17.
Je n’aime pas le souffle des fantômes. Souvent prisonniers des murs que je visite, ils caressent mes épaules. Ils m’invitent à rester. Ils tirent sur mes manches et mendient mon temps.
Dans la maison de ma mère, mes doigts collent à la rampe alors que je gravis quelques marches. Le bois craque sous mes pieds nus, tiède et doux comme une peau tannée par le soleil. La sueur qui lèche mes reins m’indique un léger changement de température. Trois ou quatre degrés supplémentaires m’accueillent à l’étage, où quelques vieux tapis enchevêtrés servent de guides.
Au bout du couloir, la chambre de ma mère. La plus grande. Même derrière la porte fermée, je peux imaginer la disposition des meubles, de son lit, de l’édredon un peu trop lourd, de son vieux fauteuil rose à pampilles et de la commode marquetée.
En face, la chambre de mon père devenue la chambre de mon fils, devenue la chambre vide. Les draps n’ont probablement pas été changés depuis de longues années, et le matelas porte encore le poids des deux seuls hommes que j’ai aimés.
Puis ma propre chambre. La plus étroite, la plus biscornue. Impossible d’y loger une simple armoire sans que celle-ci ne bute sur un angle ou contre le plafond. Ma mère a certainement vidé la pièce après mon départ. Elle aura vendu mes meubles pour faire de la place, pour me remplacer par une bibliothèque, un atelier de couture ou une buanderie.
Mais je me trompe sur toute la ligne. Derrière la porte, rien n’a bougé, tout est à sa place, au millimètre près. Mes posters recouvrent encore les murs et mes photographies se recroquevillent sur la table de chevet. Je souffle sur la fine couche de poussière qui les rend floues et nous apparaissons plus nettes, Lauren et moi. Lauren, ma meilleure amie à l’époque, la seule en fait. Sur un cliché racorni, nous sommes maquillées à outrance. Les cheveux longs, emmêlés. Elle a dix-sept ans, moi tout juste seize. Mes dents sont blanches et j’ai l’air de les montrer toutes. Je suis heureuse, torchée, et enceinte.
À ce moment précis, je l’ignore encore. Ces traits insolents et ces fossettes insouciantes m’ont définitivement quittée quelques semaines plus tard, noyés dans un petit tas de vomissure craché discrètement derrière la porte du garage après les cours.
En guise de félicitations, j’ai reçu la gifle la plus douloureuse de ma vie. Sous les doigts de ma mère, ma lèvre s’est fendue – quelques gouttes de sang qui sont allées tacher la moquette, tout près de la table de chevet triangulaire. Elles sont toujours là. Trois petites taches indélébiles et parfaitement rondes.
Ma mère pensait savoir ce que j’étais. Une foutue Marie-couche-toi-là. Elle serait ravie de savoir que je n’ai plus couché avec le moindre type depuis plus de dix-sept ans. Pas un seul. Aussi sèche que les dunes.

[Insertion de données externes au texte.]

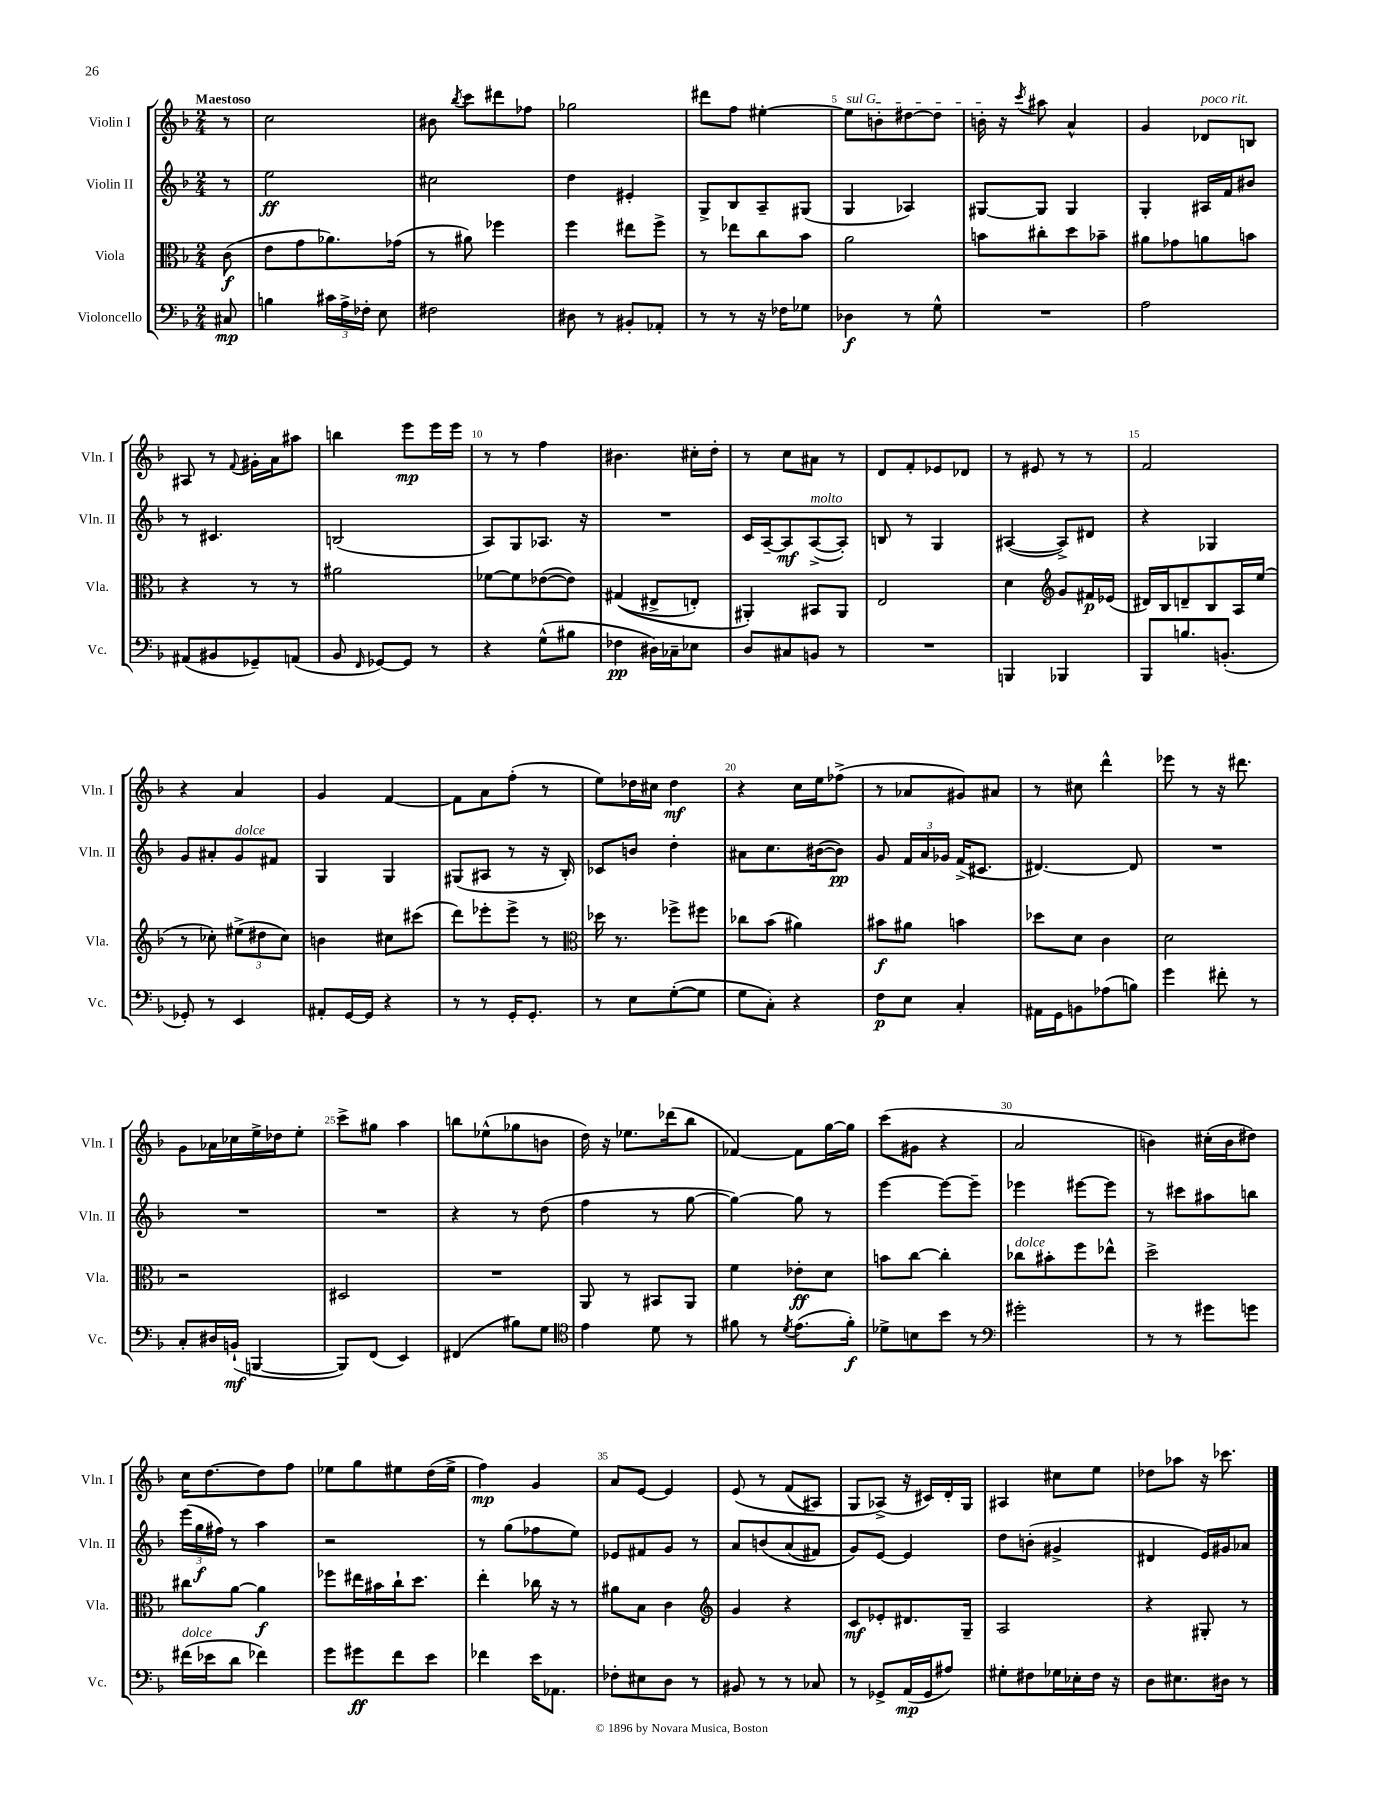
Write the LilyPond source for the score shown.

<<
\new StaffGroup <<
\new Staff = "s0" \with { instrumentName = "Violin I" shortInstrumentName = "Vln. I" } {
    \clef treble \key f \major \numericTimeSignature \time 2/4 \partial 8 \tempo "Maestoso"
    \autoBeamOff r8 |
    c''2 |
    bis'8 \acciaccatura { bes''8 } c'''8[ dis'''8 fes''8] |
    ges''2 |
    dis'''8[ f''8] eis''4~-. |
    \once \override TextSpanner.bound-details.left.text = \markup { \italic "sul G" } eis''8[\startTextSpan b'8-. dis''8~ dis''8] |
    b'16-.\stopTextSpan r16 \acciaccatura { c'''8 } ais''8 a'4-^ |
    g'4 des'8[^\markup { \italic "poco rit." } b8] |
    ais8 r8 \appoggiatura { f'8 } gis'16[-. a'16 ais''8] |
    b''4 e'''8[\mp e'''16 e'''16] |
    r8 r8 f''4 |
    bis'4. cis''16[-. d''16]-. |
    r8 c''8[ ais'8] r8 |
    d'8[ f'8-. ees'8 des'8] |
    r8 eis'8 r8 r8 |
    f'2 |
    r4 a'4 |
    g'4 f'4~ |
    f'8[ a'8 f''8]-.( r8 |
    e''8[) des''16 cis''16] des''4\mf |
    r4 c''16[ e''16 fes''8]->( |
    r8 aes'8[ gis'8) ais'8] |
    r8 cis''8 d'''4-^ |
    ees'''8 r8 r16 dis'''8. |
    g'8[ aes'16 ces''16 e''16-> des''16 e''8]-. |
    c'''8[-> gis''8] a''4 |
    b''8[ ees''8-^( ges''8 b'8] |
    d''16) r16 ees''8.[ des'''16( bes''8] |
    fes'4~) fes'8[ g''16~ g''16] |
    c'''8[( gis'8] r4 |
    a'2 |
    b'4) cis''16[-.( b'16 dis''8]) |
    c''16[ d''8.~ d''8 f''8] |
    ees''8[ g''8 eis''8 d''16( eis''16]-> |
    f''4\mp) g'4 |
    a'8[ e'8]~ e'4 |
    e'8\( r8 f'8[( ais8]) |
    g8[ aes8]->(\) r16 cis'16[) d'16-. g16] |
    ais4 cis''8[ e''8] |
    des''8[ aes''8] r16 ces'''8. \bar "|." |
}
\new Staff = "s1" \with { instrumentName = "Violin II" shortInstrumentName = "Vln. II" } {
    \clef treble \key f \major \numericTimeSignature \time 2/4 \partial 8
    \autoBeamOff r8 |
    e''2\ff |
    cis''2 |
    d''4 eis'4-. |
    g8[-> bes8 a8-- gis8]( |
    g4 aes4) |
    gis8[~ gis8] gis4 |
    g4-. ais16[ f'16 bis'8] |
    r8 cis'4. |
    b2( |
    a8[) g8 aes8.] r16 |
    R2 |
    c'16[ a16~-- a8\mf a8~->^\markup { \italic "molto" }( a8]-.) |
    b8 r8 g4 |
    ais4~( ais8[->) dis'8] |
    r4 ges4 |
    g'8[ ais'8-. g'8^\markup { \italic "dolce" } fis'8] |
    g4 g4 |
    gis8[( ais8] r8 r16 bes16-.) |
    ces'8[ b'8] d''4-. |
    ais'8[ c''8. bis'16~( bis'8]\pp) |
    g'8 \tuplet 3/2 { f'16[ a'16 ges'16] } f'16[->( cis'8.] |
    dis'4.~) dis'8 |
    R2 |
    R2 |
    R2 |
    r4 r8 d''8( |
    f''4 r8 g''8~ |
    g''4~) g''8 r8 |
    e'''4~ e'''8[~ e'''8]-- |
    ees'''4 eis'''8[~ eis'''8] |
    r8 cis'''8[ ais''8 b''8] |
    \tuplet 3/2 { e'''16[( g''16\f fis''16]) } r8 a''4 |
    r2 |
    r8 g''8[( fes''8 e''8]) |
    ees'8[ fis'8 g'8] r8 |
    a'8[ b'8\( a'8( fis'8]) |
    g'8[\) e'8]~ e'4 |
    d''8[ b'8]-.( gis'4-> |
    dis'4 e'16[) gis'16 aes'8] \bar "|." |
}
\new Staff = "s2" \with { instrumentName = "Viola" shortInstrumentName = "Vla." } {
    \clef alto \key f \major \numericTimeSignature \time 2/4 \partial 8
    \autoBeamOff c'8\f( |
    e'8[ g'8 aes'8.) ges'16]( |
    r8 ais'8) fes''4 |
    f''4 eis''8[ f''8]-> |
    r8 ees''8[ c''8 bes'8] |
    a'2 |
    b'8[ cis''8-. d''8 bes'8]-- |
    ais'8[ ges'8 a'8 b'8] |
    r4 r8 r8 |
    ais'2 |
    fes'8[~ fes'8 ees'8~( ees'8]) |
    gis4(\( eis8[-> e8]-.) |
    ais,4-.\) bis,8[ ais,8] |
    e2 |
    d'4 \clef treble g'8[ fis'16\p ees'16]( |
    dis'16[) bes16 d'8-- bes8 a16 e''16]( |
    r8 ces''8-.) \tuplet 3/2 { eis''8[->( dis''8 ces''8]) } |
    b'4 cis''8[ cis'''8]( |
    d'''8[) ees'''8-. ees'''8]-> r8 |
    \clef alto des''16 r8. fes''8[-> fis''8] |
    ces''8[ bes'8]( ais'4) |
    bis'8[\f ais'8] b'4 |
    des''8[ d'8] c'4 |
    d'2 |
    r2 |
    dis2 |
    R2 |
    a,8 r8 bis,8[ a,8] |
    f'4 ees'8[-.\ff d'8] |
    b'8[ c''8]~ c''4-. |
    ces''8[^\markup { \italic "dolce" } bis'8-. f''8 ees''8]-^ |
    d''2-> |
    cis''8[ a'8]~ a'4\f |
    fes''8[ eis''16 bis'16 c''16-! d''8.] |
    e''4-. ces''16 r16 r8 |
    ais'8[ bes8] c'4 |
    \clef treble g'4 r4 |
    c'8[\mf ees'8-. dis'8. g16]-- |
    a2 |
    r4 gis8-. r8 \bar "|." |
}
\new Staff = "s3" \with { instrumentName = "Violoncello" shortInstrumentName = "Vc." } {
    \clef bass \key f \major \numericTimeSignature \time 2/4 \partial 8
    \autoBeamOff cis8\mp |
    b4 \tuplet 3/2 { cis'16[ a16-> fes16]-. } e8 |
    fis2 |
    dis8 r8 bis,8[-. aes,8]-. |
    r8 r8 r16 fes16[ ges8] |
    des4\f r8 g8-^ |
    R2 |
    a2 |
    ais,8[( bis,8 ges,8--) a,8]( |
    bes,8 \grace { f,16 } ges,8[~) ges,8] r8 |
    r4 g8[-^( bis8] |
    fes4\pp dis16[) ces16-- ees8] |
    d8[ cis8 b,8] r8 |
    R2 |
    b,,4 bes,,4 |
    bes,,8[ b8. b,8.]-.( |
    ges,8-.) r8 e,4 |
    ais,8[-. g,16~ g,16] r4 |
    r8 r8 g,16[-. g,8.]-. |
    r8 e8[ g8~-.( g8] |
    g8[ c8]-.) r4 |
    f8[\p e8] c4-. |
    ais,16[ g,16 b,8 aes8( b8]) |
    g'4 fis'8-. r8 |
    c8[-. dis16 b,16]-!\mf( b,,4~ |
    b,,8[) f,8]( e,4) |
    fis,4( bis8[) g8] |
    \clef tenor e'4 d'8 r8 |
    fis'8 r8 \acciaccatura { d'8 } e'8.[( fis'16]-.\f) |
    des'8[-> b8 bes'8] r8 |
    \clef bass gis'2-. |
    r8 r8 gis'8[ g'8] |
    fis'16[^\markup { \italic "dolce" }( ees'16 d'8] fes'4) |
    g'8[ gis'8\ff f'8 e'8] |
    fes'4 e'16[ aes,8.] |
    fes8[-. eis8 d8] r8 |
    bis,8 r8 r8 ces8 |
    r8 ges,8[-> a,16\mp( ges,16 ais8]) |
    gis8[-. fis8 ges16 ees16-. fis16] r16 |
    d8[ eis8. dis16] r8 \bar "|." |
}
>>
>>
\layout { \context { \Score \override BarNumber.break-visibility = ##(#f #t #t) barNumberVisibility = #(every-nth-bar-number-visible 5) } }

Le dernier, un forain, un acrobate dresseur de chevaux. Je me souviens de sa troupe qui avait élu domicile près de la rivière, en contrebas de la ville. Lorsque j’avais vu cet homme, debout sur sa monture, les pieds joints et les muscles saillants, je l’avais trouvé grandiose, j’en suis tombée amoureuse instantanément. Je suis revenue voir la troupe chaque soir pendant une semaine. Je l’admirais, lui qui parlait à ses bêtes, les guidait, les aimait. Il m’a remarquée et le reste s’est fait comme ça, sans qu’on y réfléchisse vraiment l’un et l’autre. Le temps d’une nuit, il m’a considérée comme personne jamais ne l’avait fait. Il a contemplé mon corps inachevé, il a effleuré ma peau, mes mains, mon ventre. Je ne connaissais pas son nom, ni lui le mien. Il est reparti le lendemain avec toute sa ménagerie, ne laissant que ce souvenir entre mes cuisses et cette petite chose au fond de mes entrailles.
La dernière photographie est un plan large de mon père, à la plage. Les poings serrés sur les hanches, il se tient droit. Fort. Indestructible. J’essaie péniblement de me tenir debout près de lui, les jambes prisonnières de minuscules vagues. J’ai cinq ans et déjà une lourde tignasse brune, tirée en tous sens par le vent. Je le regarde, l’imite, l’admire. L’objectif a coupé mon visage, comme si je ne devais pas apparaître. Comme si je gâchais la pellicule.